#### Task to complete:
Set down every record below exactly as written, but leave out the pictures.

-------- Records

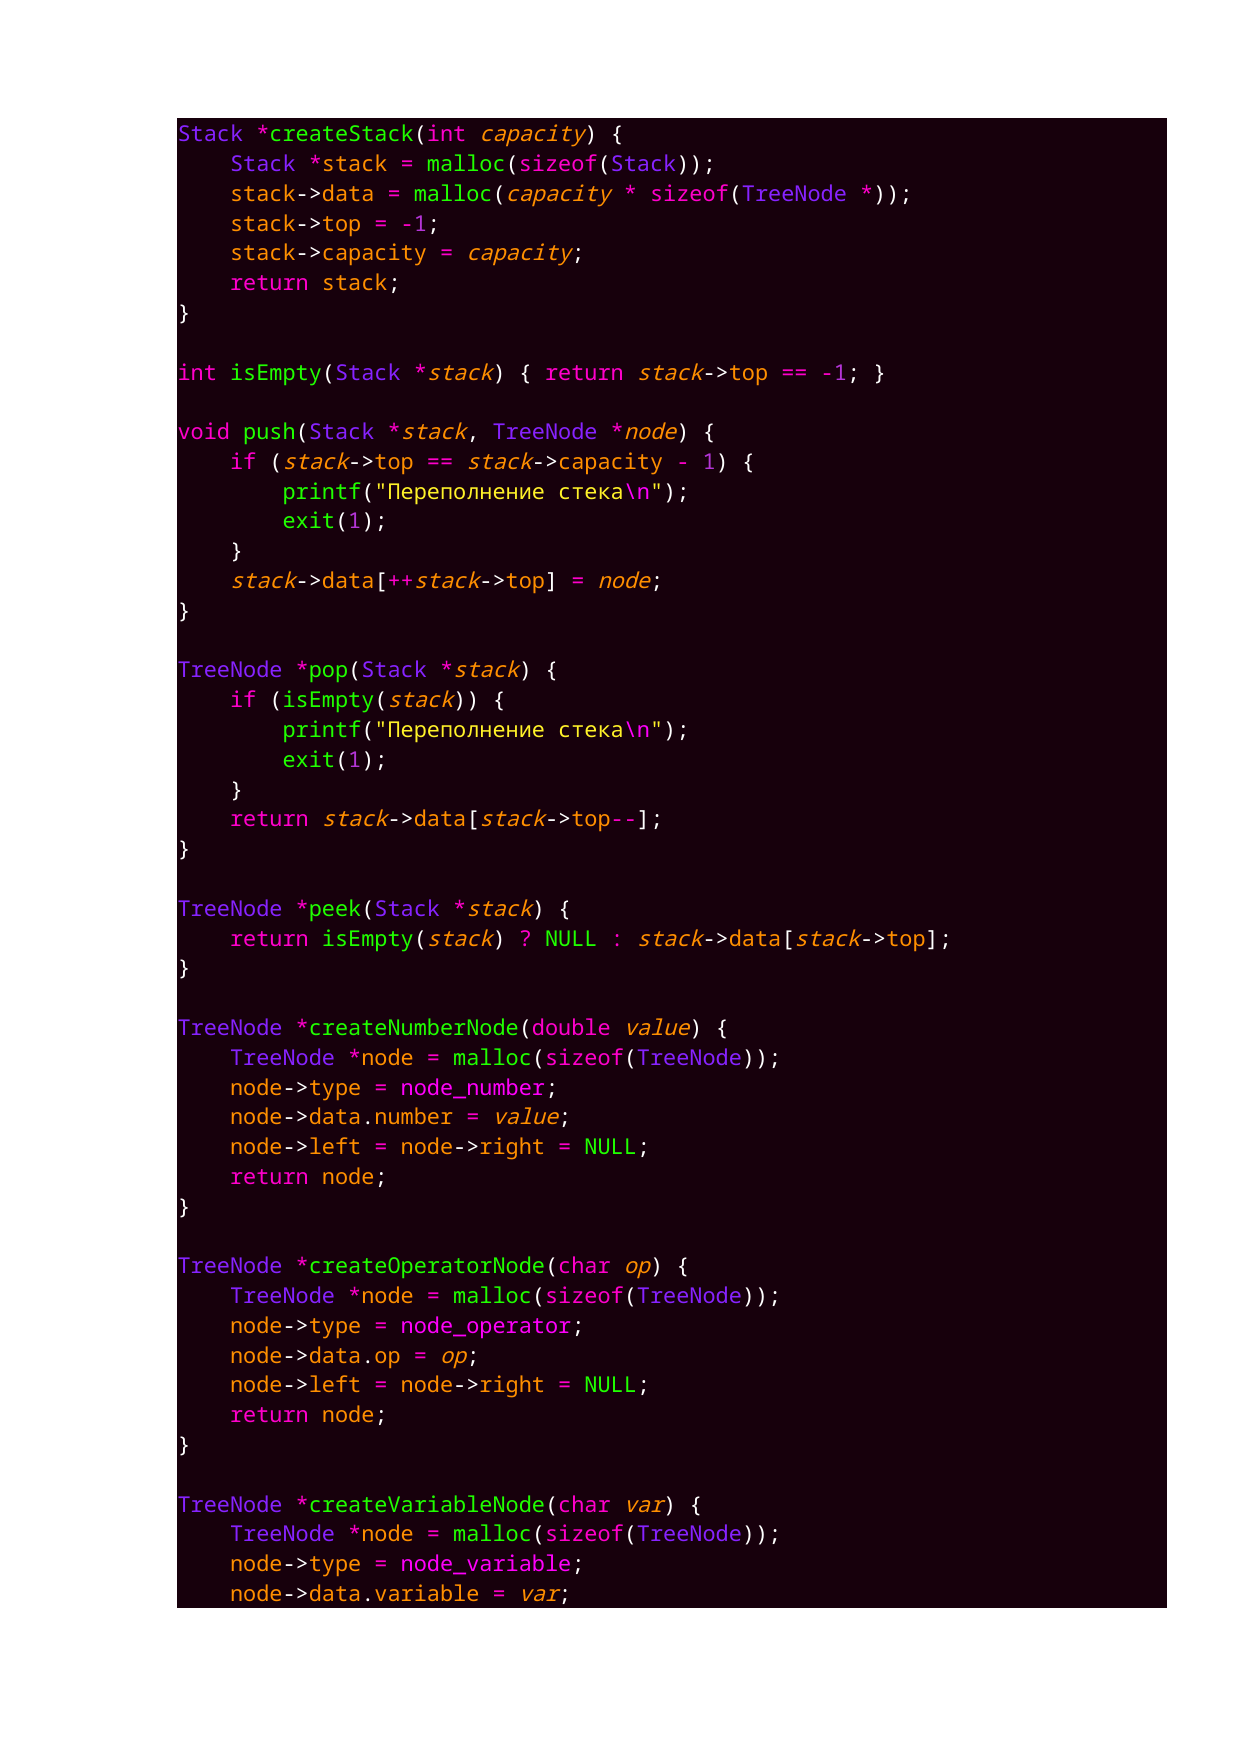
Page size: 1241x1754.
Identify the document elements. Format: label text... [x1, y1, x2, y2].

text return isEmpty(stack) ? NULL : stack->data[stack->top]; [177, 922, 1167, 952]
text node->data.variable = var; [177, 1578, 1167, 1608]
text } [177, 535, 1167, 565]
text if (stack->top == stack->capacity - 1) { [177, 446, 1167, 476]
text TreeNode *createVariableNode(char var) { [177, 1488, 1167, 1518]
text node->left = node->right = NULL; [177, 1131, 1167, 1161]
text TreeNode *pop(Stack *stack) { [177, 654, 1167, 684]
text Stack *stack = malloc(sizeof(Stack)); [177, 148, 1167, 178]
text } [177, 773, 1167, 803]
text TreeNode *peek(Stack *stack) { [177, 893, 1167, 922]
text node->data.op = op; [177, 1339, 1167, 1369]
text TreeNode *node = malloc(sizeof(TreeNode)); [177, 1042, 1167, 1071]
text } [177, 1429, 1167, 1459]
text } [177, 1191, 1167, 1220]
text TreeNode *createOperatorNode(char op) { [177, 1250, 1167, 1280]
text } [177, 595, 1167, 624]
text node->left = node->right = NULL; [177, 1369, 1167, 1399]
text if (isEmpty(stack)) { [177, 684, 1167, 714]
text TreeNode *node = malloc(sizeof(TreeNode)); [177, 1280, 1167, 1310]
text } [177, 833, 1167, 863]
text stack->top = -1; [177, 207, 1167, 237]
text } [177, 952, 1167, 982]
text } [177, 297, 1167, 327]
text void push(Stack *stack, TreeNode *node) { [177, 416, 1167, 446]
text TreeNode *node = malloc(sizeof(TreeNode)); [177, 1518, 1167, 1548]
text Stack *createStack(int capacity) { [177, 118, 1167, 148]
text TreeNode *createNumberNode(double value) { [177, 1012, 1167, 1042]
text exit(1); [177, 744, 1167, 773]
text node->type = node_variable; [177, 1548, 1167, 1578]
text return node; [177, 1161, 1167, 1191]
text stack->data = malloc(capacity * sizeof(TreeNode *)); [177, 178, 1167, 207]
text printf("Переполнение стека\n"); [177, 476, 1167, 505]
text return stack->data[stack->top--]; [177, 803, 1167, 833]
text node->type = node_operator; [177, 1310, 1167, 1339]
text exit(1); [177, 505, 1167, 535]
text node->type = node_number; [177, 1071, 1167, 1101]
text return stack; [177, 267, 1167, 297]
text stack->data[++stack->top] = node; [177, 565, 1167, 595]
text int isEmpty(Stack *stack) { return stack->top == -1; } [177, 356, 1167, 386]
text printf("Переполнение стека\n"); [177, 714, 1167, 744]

----------------

#### Solved problem:
Page size: 1241x1754.
Identify the document elements. Format: label text... [x1, y1, x2, y2].

text return isEmpty(stack) ? NULL : stack->data[stack->top]; [177, 922, 1167, 952]
text node->data.variable = var; [177, 1578, 1167, 1608]
text } [177, 535, 1167, 565]
text if (stack->top == stack->capacity - 1) { [177, 446, 1167, 476]
text TreeNode *createVariableNode(char var) { [177, 1488, 1167, 1518]
text node->left = node->right = NULL; [177, 1131, 1167, 1161]
text TreeNode *pop(Stack *stack) { [177, 654, 1167, 684]
text Stack *stack = malloc(sizeof(Stack)); [177, 148, 1167, 178]
text } [177, 773, 1167, 803]
text TreeNode *peek(Stack *stack) { [177, 893, 1167, 922]
text node->data.op = op; [177, 1339, 1167, 1369]
text TreeNode *node = malloc(sizeof(TreeNode)); [177, 1042, 1167, 1071]
text } [177, 1429, 1167, 1459]
text } [177, 1191, 1167, 1220]
text TreeNode *createOperatorNode(char op) { [177, 1250, 1167, 1280]
text } [177, 595, 1167, 624]
text node->left = node->right = NULL; [177, 1369, 1167, 1399]
text if (isEmpty(stack)) { [177, 684, 1167, 714]
text TreeNode *node = malloc(sizeof(TreeNode)); [177, 1280, 1167, 1310]
text } [177, 833, 1167, 863]
text stack->top = -1; [177, 207, 1167, 237]
text } [177, 952, 1167, 982]
text } [177, 297, 1167, 327]
text void push(Stack *stack, TreeNode *node) { [177, 416, 1167, 446]
text TreeNode *node = malloc(sizeof(TreeNode)); [177, 1518, 1167, 1548]
text Stack *createStack(int capacity) { [177, 118, 1167, 148]
text TreeNode *createNumberNode(double value) { [177, 1012, 1167, 1042]
text exit(1); [177, 744, 1167, 773]
text node->type = node_variable; [177, 1548, 1167, 1578]
text return node; [177, 1161, 1167, 1191]
text stack->data = malloc(capacity * sizeof(TreeNode *)); [177, 178, 1167, 207]
text printf("Переполнение стека\n"); [177, 476, 1167, 505]
text return stack->data[stack->top--]; [177, 803, 1167, 833]
text node->type = node_operator; [177, 1310, 1167, 1339]
text exit(1); [177, 505, 1167, 535]
text node->type = node_number; [177, 1071, 1167, 1101]
text return stack; [177, 267, 1167, 297]
text stack->data[++stack->top] = node; [177, 565, 1167, 595]
text int isEmpty(Stack *stack) { return stack->top == -1; } [177, 356, 1167, 386]
text printf("Переполнение стека\n"); [177, 714, 1167, 744]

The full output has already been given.